Not that Jack used it on the air.
Two chairs for your mother.
Too chairs.
Yeah, she was
very puritanical in some good ways.
All good ways.
I shouldn't say some.
Everything was good about it.
But I owe a lot to her.
And
anyway.
and we owe a lot to our audience, so we would like to thank her.
I want to our audience.
I know, you know what, audience, I hear that all the time because I hear it in my own brain that we are not crazy, but we think we are.
We brave Vander Brothers, we few.
No, we're going to change that.
We majority of the country, we many,
there are two
sexes and genders.
We feel bad for people who suffer from gender dysphoria, but it's not a normal third third sex.
And you cannot undress as a male with male genitalia in front of a pre-teenage girl.
Not in our country, you can't.
No, no, no, no, no.
And we don't look at people's skin color.
We look at their content of the color of their character as Martin Luther King.
And we want standards and meritocracies.
We do not want a Coma Sar system behind the wheel of a Boeing 737.
Thank you, yesterday.
That's for sure.
We don't want it.
And we, meaning everybody of every gender and every race.
Exactly.
We don't want it.
And we know one final thing.
We owe $37 billion, excuse me, $37 trillion.
And that's the debt servicing is the second most expensive thing, soon to be the first.
And what can't go on, won't go on.
So we're going to have to see some blood on the floor cutting when Trump comes in.

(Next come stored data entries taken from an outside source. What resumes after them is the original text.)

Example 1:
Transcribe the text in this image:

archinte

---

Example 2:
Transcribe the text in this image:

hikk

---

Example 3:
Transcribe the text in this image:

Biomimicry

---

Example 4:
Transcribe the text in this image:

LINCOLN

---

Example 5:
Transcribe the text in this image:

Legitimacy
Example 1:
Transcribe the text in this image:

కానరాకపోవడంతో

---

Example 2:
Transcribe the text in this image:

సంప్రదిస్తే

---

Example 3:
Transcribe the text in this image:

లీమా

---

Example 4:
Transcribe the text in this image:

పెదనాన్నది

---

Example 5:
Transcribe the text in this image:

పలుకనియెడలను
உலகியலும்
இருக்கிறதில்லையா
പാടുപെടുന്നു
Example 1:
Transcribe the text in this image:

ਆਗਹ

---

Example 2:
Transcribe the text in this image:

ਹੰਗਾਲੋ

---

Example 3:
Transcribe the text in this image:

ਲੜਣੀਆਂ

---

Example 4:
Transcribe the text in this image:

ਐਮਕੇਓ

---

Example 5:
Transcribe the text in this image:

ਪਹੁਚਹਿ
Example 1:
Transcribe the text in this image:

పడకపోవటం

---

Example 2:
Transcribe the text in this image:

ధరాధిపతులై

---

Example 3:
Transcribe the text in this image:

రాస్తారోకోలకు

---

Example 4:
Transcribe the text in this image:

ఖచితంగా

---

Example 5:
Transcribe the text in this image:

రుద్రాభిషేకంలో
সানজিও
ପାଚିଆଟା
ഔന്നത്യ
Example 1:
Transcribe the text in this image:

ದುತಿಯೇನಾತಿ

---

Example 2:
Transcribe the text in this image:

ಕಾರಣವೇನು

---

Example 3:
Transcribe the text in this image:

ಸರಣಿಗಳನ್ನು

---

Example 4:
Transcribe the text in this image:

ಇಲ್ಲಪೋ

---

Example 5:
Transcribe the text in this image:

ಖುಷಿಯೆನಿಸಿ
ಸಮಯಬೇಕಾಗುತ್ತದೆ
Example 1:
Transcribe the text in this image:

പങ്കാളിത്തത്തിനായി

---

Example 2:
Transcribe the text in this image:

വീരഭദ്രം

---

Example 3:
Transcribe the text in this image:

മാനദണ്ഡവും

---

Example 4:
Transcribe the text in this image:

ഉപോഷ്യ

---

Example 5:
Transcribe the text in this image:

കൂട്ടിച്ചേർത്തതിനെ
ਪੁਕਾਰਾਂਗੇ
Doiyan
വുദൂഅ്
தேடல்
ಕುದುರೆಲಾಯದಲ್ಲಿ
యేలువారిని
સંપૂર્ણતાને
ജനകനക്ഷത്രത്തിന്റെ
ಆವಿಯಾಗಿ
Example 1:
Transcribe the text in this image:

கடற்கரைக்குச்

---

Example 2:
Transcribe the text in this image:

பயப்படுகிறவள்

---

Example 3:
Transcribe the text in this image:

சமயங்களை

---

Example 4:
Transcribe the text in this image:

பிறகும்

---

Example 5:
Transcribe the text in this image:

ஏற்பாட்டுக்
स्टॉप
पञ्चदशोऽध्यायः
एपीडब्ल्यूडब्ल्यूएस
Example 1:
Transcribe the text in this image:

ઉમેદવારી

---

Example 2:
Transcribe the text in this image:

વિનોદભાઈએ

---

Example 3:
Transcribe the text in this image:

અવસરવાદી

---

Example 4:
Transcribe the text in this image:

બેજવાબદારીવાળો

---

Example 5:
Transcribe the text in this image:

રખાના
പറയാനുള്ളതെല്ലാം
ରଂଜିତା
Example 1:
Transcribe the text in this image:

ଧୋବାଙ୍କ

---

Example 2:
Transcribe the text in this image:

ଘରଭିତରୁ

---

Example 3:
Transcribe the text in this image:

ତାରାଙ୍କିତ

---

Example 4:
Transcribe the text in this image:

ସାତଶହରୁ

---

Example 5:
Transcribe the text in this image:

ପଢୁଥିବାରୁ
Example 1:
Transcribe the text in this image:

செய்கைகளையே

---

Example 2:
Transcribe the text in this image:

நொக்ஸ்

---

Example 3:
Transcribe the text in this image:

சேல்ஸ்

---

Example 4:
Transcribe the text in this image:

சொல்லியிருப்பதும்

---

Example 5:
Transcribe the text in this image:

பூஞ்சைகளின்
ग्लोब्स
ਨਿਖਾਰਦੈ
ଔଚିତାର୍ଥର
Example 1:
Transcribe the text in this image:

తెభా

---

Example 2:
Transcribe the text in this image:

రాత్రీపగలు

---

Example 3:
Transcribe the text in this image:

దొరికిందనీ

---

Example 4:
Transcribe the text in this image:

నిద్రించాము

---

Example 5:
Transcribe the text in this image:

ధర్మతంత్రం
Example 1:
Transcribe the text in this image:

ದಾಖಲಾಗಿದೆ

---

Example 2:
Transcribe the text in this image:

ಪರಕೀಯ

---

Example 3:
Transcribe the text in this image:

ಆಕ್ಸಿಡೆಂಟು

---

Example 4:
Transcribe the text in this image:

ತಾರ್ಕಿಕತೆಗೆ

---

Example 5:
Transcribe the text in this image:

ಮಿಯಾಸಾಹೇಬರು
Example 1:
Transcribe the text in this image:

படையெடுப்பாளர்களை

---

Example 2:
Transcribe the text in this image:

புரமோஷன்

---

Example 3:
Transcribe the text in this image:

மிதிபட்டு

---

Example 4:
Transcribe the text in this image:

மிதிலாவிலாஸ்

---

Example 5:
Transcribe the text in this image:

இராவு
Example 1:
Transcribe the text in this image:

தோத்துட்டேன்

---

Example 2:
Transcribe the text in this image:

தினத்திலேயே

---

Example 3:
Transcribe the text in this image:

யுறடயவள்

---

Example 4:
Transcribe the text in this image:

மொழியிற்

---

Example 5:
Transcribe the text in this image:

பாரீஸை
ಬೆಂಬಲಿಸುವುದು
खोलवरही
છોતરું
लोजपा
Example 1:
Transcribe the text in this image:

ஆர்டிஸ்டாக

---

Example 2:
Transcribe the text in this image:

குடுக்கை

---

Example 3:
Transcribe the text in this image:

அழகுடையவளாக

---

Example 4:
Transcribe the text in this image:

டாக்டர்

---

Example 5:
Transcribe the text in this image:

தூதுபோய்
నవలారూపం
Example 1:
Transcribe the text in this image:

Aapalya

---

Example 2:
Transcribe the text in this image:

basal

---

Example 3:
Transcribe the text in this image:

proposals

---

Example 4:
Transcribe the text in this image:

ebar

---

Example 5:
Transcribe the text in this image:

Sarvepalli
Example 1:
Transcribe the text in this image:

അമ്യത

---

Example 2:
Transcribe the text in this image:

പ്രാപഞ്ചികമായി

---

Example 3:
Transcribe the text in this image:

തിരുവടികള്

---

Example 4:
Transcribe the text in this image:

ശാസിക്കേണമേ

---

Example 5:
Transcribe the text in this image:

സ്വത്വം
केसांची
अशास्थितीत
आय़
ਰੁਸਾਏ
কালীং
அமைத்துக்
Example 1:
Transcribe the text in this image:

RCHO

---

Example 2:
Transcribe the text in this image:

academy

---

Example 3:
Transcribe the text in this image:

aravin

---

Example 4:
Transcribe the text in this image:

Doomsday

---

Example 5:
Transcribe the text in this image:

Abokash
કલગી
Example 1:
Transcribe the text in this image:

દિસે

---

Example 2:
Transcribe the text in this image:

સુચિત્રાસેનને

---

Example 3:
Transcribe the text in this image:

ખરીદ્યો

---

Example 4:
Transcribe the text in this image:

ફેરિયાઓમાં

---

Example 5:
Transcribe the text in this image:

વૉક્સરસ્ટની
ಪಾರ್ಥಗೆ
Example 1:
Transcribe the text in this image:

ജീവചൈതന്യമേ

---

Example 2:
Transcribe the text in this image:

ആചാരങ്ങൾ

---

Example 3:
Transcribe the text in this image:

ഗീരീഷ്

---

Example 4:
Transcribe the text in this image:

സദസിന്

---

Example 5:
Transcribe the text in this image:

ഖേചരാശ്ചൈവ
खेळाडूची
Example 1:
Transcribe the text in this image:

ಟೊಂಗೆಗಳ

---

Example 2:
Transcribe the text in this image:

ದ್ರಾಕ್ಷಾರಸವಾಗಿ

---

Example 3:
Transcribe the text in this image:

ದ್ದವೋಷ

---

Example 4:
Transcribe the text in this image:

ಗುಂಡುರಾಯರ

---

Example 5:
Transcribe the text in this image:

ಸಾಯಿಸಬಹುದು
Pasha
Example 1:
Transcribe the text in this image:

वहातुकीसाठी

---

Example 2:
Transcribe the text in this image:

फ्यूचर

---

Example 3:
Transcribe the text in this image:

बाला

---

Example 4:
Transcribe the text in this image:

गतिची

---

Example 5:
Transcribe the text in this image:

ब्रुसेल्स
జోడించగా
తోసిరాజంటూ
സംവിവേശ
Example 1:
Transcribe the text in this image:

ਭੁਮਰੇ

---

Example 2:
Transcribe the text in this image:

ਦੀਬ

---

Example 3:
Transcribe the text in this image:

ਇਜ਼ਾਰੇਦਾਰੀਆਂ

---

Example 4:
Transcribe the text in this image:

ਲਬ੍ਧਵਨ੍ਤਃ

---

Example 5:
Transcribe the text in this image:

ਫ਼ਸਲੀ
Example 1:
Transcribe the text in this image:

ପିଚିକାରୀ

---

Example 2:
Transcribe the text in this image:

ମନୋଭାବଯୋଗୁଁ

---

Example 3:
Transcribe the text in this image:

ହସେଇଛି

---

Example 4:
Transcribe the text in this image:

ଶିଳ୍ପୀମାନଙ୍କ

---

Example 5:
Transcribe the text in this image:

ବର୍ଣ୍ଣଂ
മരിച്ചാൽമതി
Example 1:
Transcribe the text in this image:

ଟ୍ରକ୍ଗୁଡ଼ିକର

That's my only worry about Trump.
That he's promised so many good things that I hope his theory is correct.
It could be when he says no taxes on tips, no tax on Social Security, deregulation, maybe that'll get everybody off their sofa and work crazy and we'll be more productive and we'll get Elon Musk and people like him to encourage and they'll have labor-saving devices.
Productivity will increase and we will grow the economy to such that we can pay down the debt without radical cuts in defense or something.
Well, with that wonderful image, and I like it, thank you very much, Victor Davis-Hanson, for your time today.
This is Sammy Wink and Victor Davis-Hanson, and we're signing off.